[ACTION ITEM] Output the listing word for word, minus pictures.

[PROVIDED DATA]
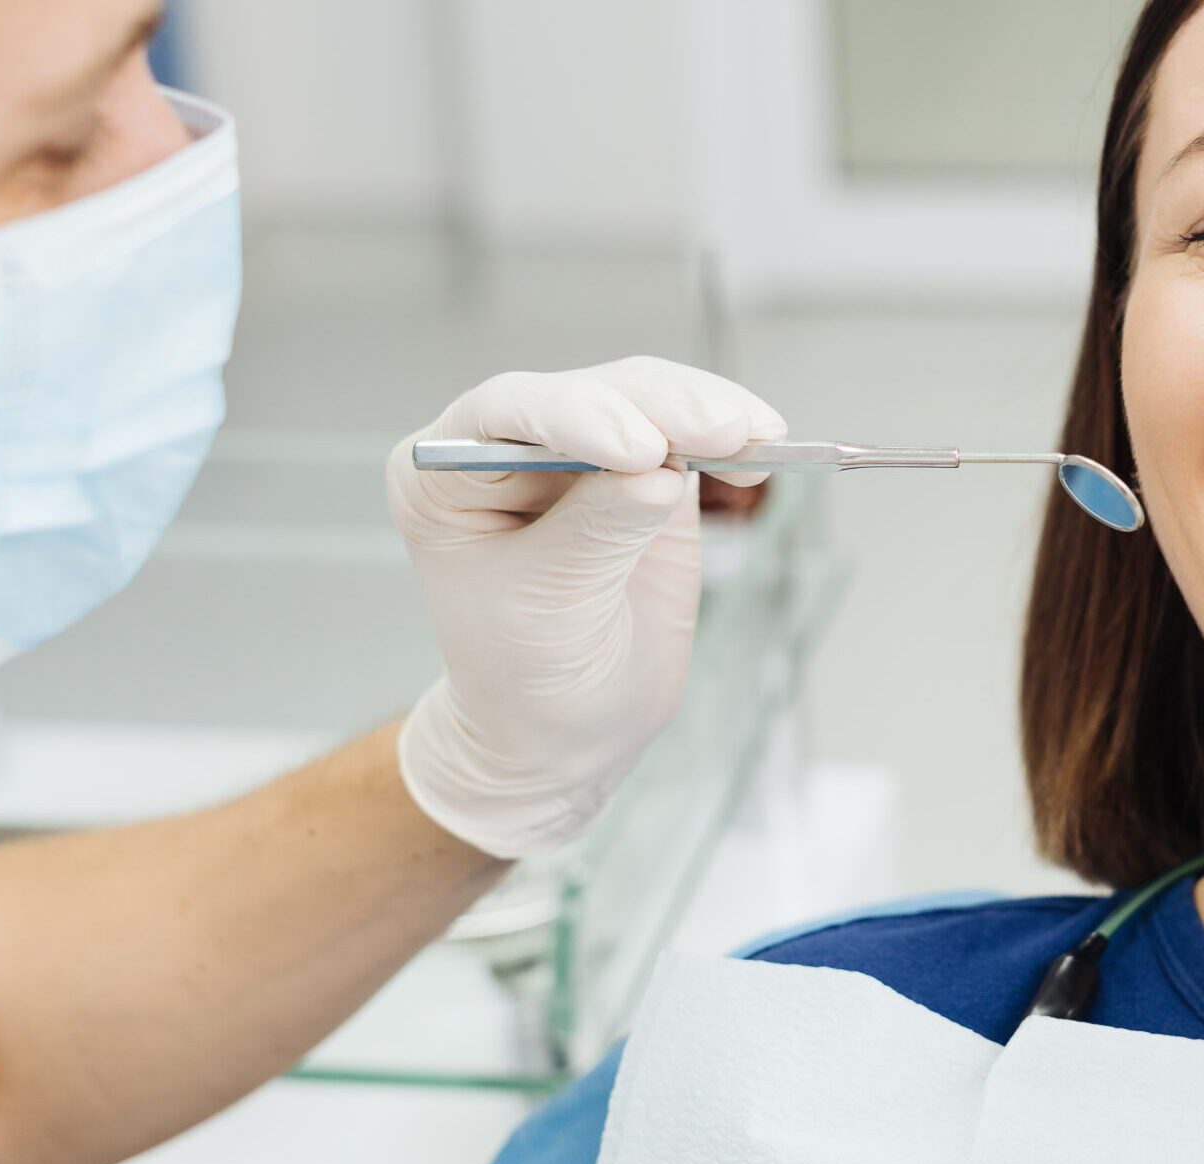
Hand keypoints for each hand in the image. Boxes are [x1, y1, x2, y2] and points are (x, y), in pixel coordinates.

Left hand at [386, 357, 784, 860]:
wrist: (566, 729)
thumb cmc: (524, 677)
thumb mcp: (551, 610)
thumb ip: (599, 533)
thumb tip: (662, 473)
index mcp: (445, 476)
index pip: (506, 415)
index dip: (577, 417)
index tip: (641, 450)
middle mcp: (505, 447)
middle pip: (588, 394)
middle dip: (662, 409)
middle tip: (726, 432)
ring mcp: (578, 452)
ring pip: (645, 400)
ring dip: (705, 413)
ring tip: (758, 438)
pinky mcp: (642, 470)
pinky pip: (686, 433)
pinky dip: (727, 440)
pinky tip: (758, 452)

[ANSWER]
Hand keypoints for each hand in the image. Boxes are [x1, y1, x2, y2] and points are (x, y), in pixel coordinates.

Left hand at [386, 357, 784, 860]:
wrist: (566, 729)
thumb cmc: (524, 677)
thumb mcp: (551, 610)
thumb ip: (599, 533)
thumb tip: (662, 473)
index mcp: (445, 476)
index pip: (506, 415)
index dip: (577, 417)
index tip: (641, 450)
middle mcp: (505, 447)
middle pip: (588, 394)
middle dip: (662, 409)
middle tip: (726, 432)
ring mcp: (578, 452)
ring pip: (645, 400)
ring dip: (705, 413)
ring tip: (758, 438)
pinky mcp: (642, 470)
pinky pip: (686, 433)
pinky dip: (727, 440)
pinky tip: (758, 452)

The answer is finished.